For creating normal maps, I found a free piece of software called nJob: http://charles.hollemeersch.net/njob It seems to do a lot of what Crazy Bump can do, just with a little less control over the results, but hey it’s completely free!

I’ve used Alchemy before, but it’s really only for very raw concepts, and can’t be used for any sort of finished product (unless I’m using it wrong?)

Gimp and Photoshop seem to run very slow, why is that?

Probably not enough RAM. I have 16 gigs and Photoshop is always fast and responsive for me.

Anyways, for 2D art I am experimenting with a lot of software right now (PaintTool SAI, Krita, MyPaint, COREL Painter) but I am mainly using Photoshop or GIMP.

For sculpting I use 3DCoat and sculptris.

For general 3D use (modeling, texturing, rendering) I use 3ds Max, Cinema 4D and (of course) Blender.

I usually bake my maps in Xnormal and I use After Effects for video editing.

MyPaint is a very good piece of software, but it’s missing a few key features I’d like to see, such as an eyedropper that matches the brush size (allowing you to average between colours) and a better line tool. I think if those were included, and they improved their brush layout, they’d have a really top-notch piece of software.

MyPaint 1.1 has improvements to the line tool and a bunch of other stuff but currently only available on Linux. Not sure what the snag is for the Windows version.

When it comes out for Windows, I will definitely be getting it!

I have been using the Tree Sketch app to produce 3D plan models. It is a free app.

Other ones to consider are NodeBox, StructureSynth, Mandelbulber and TopMod (for a mathematical approach).

LOL, yet another project with one of those moronic “ideologies”, eh? I guess when it comes to open-source drawing applications, we’re doomed to scrounge from people’s goofy pet-projects. I have yet to see any offering that actually gives people what they want. Many come close (like GIMP), though each one has some major problem with it. For example:

The snag is that Windows support got ditched and is thus non-existent.

After investigating a bit, it appears that some non-trivial bugs in regards to GTK are blocking MyPaint ports.

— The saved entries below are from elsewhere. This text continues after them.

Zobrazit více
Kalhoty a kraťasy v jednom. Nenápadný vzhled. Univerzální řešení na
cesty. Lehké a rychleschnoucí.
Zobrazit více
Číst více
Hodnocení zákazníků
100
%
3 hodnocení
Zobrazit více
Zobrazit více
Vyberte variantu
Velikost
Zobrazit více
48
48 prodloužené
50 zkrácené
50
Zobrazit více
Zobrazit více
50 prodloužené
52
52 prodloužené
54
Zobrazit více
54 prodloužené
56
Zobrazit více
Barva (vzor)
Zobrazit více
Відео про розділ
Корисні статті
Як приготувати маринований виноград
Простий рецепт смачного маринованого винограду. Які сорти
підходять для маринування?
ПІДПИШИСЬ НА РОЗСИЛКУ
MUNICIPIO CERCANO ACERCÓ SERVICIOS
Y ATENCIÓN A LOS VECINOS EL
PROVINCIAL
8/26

Links on this page that talk about it.

Blender, Gimp, Inkscape, Photoshop.

Intending to learn, Maya and 3dsMax at least a little.

A pity those window/gtk bugs with MyPaint may not be resolved, as unfortunately window coders/developers in open source are extremely rare, i tested some of TumaGonx releases that kindly try to build windows version, but it’s too broken (your brush stroke progressively lose your focus, breaking completely in comparison to where your cursor is, then breaking the application with crash) .
Hopefully someone will find a way one day, MyPaint 1.0 (and lower) is a very good sketching/painting application , it’s a part of my texture creation, and the 1.1 addition sounds really great.

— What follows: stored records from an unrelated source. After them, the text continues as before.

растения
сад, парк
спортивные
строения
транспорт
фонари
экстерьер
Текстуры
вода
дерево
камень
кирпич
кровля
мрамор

Alchemy is a very cool application, though it’s not for anything regarding texturing for me, it’s only for fun sketching, but the “only” is not to be seen as a reductive comment because Alchemy is really great fun at what it does.

It is a ‘fast’ concept tool to come up with shapes, ideas, and other things. Use it and get a proper opinion of it.

Apparently there’s a version of Alchemy with an undo :
http://conceptart.org/forums/showthread.php?234110-Alchemy-with-undo-function

While it’s fun for quick mindless sketching, the lack of undo in Alchemy is just annoying.

Is Inkscape any good, I’ve used a lot of Adobe Illustrator in courses I’ve taken and I’m pretty comfortable with it, is it worth using Inkscape?

Microsoft Paint of course:

The older versions of MS Paint were actually decent if you wanted to pixel art, but the new version of MS Paint is just garbage.

You can get Paint.NET that originally was made to be some kind of upgrade over MS Paint but ended into much .
It has a lot of plugins for it and is free.